# Can't ID model number for parts



## Oren Nickerson (Oct 1, 2019)

I bought a White Snow Boss snowblower model 389- 600590. Runs like champ but the auger belt is slipping. From the research I've done I figure it was built in 1988 but non of the model numbers I've come across match. Can anyone give me more info or even the part number for a compatible auger belt. Thank you every one. 





Edit: There is a dude on Youtube with a very similar machine. It looks about a year or two off (very subtle differences in design) but he seems to think it was made "pre" MTD takeover which would have been 81 if my memory serves me correctly. He also think snow is God dumping his load of white stuff on us, too which, his ex gf would just love. He does all this while doing his best Borat impression. He calls his weed wacker a Homolite and his other blower a ******** (which is pretty funny actually). To top it all off his handle is Weasel884 so i don't know if I can believe much coming from him. You can judge for yourself. 
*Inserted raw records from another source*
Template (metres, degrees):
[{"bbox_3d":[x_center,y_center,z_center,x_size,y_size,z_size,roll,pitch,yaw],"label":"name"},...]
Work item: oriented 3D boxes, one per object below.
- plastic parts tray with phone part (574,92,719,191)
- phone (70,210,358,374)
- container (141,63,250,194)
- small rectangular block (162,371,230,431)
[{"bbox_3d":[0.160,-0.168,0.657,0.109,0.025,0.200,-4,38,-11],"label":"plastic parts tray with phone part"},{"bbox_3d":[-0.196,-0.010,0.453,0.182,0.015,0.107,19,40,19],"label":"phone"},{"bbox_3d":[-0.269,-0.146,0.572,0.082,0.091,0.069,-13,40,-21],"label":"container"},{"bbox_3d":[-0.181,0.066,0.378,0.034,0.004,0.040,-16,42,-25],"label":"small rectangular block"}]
Here are some pics of my machine. The last two are screenshots of the Weasels Snow Boss


----------



## Clutch Cargo (Dec 27, 2015)

To me that is definitely a pre-MTD machine (and a very nice one!!) which is probably why you are having problems finding information. Not sure how to go about getting what you need, but you might try posting in one of the general forums so that more people will see it. The folks here are super helpful and knowledgeable. 



One more thing, I think your wheels (or at least your tires) are reversed. The tractor-type tread pattern should form a "V" as you look at the machine from the front.


----------



## NotDanzig ImVern (Nov 1, 2019)

Clutch Cargo said:


> To me that is definitely a pre-MTD machine (and a very nice one!!) which is probably why you are having problems finding information. Not sure how to go about getting what you need, but you might try posting in one of the general forums so that more people will see it. The folks here are super helpful and knowledgeable.
> 
> 
> 
> One more thing, I think your wheels (or at least your tires) are reversed. The tractor-type tread pattern should form a "V" as you look at the machine from the front.
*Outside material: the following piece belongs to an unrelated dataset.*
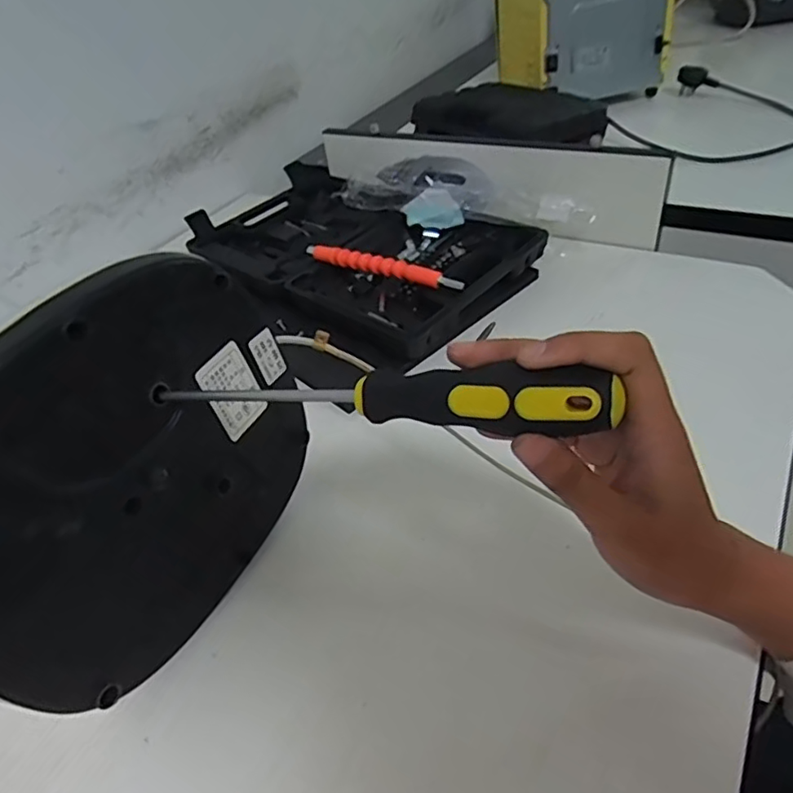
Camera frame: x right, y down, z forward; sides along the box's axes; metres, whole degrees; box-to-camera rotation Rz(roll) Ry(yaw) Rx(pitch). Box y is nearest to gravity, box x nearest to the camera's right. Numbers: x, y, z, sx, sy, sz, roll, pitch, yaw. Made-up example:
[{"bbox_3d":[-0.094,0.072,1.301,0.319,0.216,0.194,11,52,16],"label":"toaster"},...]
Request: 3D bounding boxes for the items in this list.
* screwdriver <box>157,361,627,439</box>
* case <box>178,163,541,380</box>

Bahahabha no wonder it was struggling lol. Thanks m8


----------



## NotDanzig ImVern (Nov 1, 2019)

Clutch Cargo said:


> To me that is definitely a pre-MTD machine (and a very nice one!!) which is probably why you are having problems finding information. Not sure how to go about getting what you need, but you might try posting in one of the general forums so that more people will see it. The folks here are super helpful and knowledgeable.
> 
> 
> 
> One more thing, I think your wheels (or at least your tires) are reversed. The tractor-type tread pattern should form a "V" as you look at the machine from the front.



Thank you sir I've re-posted in the main forum. Can't retrieve my other account for some reason so had to re-register. Thx for the tip about the wheels. My linkage kept slipping off and now I know why lolol. Kind regards Oren


----------